For researchers, inspiration for building robots has come in from the walking patterns of spiders, lobsters and crabs. A study of their movements has revealed that their legs have rhythmic nerve impulses, which control their gait.
These patterns have been included in modular control elements, which could be transferred into robots so that they could mimic the movements of these creatures. Researchers from Europe have incorporated the control systems known as CPGs inside a robot worm.
According to Fernando Herrero, a Spanish researcher who uses the CPGs, these rhythmic impulses were the best known of all the neural circuits and they allow the body to perform repetitive tasks such as walking and chewing. Initially, the activity would need some amount of input, but the repetitive motions finally run on auto pilot. These CPGs are easily understood as when compared to the mammals the invertebrate neural systems are relatively simple, and their interconnecting nerves could be easily mapped.
Normally, robot makers use a series of rules for movements of the legs. However, according to Herrero, CPGs would generate the rhythms without any rules, thereby being in a position to deal with unexpected situations. They are discrete circuits, which could be connected like building blocks to develop complex behaviors.

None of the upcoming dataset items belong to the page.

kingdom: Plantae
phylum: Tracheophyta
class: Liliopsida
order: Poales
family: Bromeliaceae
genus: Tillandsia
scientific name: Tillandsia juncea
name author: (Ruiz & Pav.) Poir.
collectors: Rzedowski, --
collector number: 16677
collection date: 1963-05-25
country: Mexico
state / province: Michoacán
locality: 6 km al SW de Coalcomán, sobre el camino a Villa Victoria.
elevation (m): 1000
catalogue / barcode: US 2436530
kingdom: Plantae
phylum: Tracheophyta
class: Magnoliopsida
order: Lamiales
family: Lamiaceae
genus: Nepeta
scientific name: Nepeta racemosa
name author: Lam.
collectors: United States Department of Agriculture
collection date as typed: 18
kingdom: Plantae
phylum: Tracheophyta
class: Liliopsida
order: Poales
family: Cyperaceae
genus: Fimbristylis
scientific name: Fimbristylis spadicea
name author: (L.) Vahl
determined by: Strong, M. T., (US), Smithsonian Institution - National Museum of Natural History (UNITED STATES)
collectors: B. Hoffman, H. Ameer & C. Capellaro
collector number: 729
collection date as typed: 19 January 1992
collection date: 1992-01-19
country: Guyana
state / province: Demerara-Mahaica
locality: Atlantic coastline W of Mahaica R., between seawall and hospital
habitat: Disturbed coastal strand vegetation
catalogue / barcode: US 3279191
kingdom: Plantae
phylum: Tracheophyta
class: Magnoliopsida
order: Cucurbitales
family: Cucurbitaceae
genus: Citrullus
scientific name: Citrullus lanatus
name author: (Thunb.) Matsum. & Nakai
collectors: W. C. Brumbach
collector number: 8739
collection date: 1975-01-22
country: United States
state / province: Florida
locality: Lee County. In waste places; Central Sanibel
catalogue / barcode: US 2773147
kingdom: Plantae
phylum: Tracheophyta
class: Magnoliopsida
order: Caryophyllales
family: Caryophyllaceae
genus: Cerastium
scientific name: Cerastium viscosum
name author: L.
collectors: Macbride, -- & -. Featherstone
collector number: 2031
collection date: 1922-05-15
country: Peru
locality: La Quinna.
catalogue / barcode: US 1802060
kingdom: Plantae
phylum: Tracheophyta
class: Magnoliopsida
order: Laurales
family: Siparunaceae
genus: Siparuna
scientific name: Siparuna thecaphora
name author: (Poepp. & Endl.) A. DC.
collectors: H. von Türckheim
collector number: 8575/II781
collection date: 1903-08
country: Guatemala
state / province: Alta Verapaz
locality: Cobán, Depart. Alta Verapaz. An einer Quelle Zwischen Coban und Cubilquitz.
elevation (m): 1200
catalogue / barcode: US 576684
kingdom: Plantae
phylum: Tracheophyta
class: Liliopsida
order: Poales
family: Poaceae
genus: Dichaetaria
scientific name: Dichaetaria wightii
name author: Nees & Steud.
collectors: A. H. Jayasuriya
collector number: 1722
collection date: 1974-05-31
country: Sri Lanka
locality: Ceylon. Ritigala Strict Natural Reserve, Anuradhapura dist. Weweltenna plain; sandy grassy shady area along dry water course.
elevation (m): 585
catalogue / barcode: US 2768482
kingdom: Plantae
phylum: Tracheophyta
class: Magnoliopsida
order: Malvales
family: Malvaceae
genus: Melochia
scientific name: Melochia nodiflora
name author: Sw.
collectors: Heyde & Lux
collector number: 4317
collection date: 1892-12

It was possible to focus on each part of each leg such as ankle, knee, hip etc and design, controller mini CPGs for them and connect them to get a leg-CPG mechanism, which would act in a synchronized manner. Herrero along with his fellow researchers, Francisco Rodriguez and Pablo Varona had utilized CPGs as a control system in a worm robot with eight sections. This robot was based on a machine developed by Dr Juan Gomez from the Carlos III University in Madrid. The research was published in the Journal Bioinspiration and Biometrics.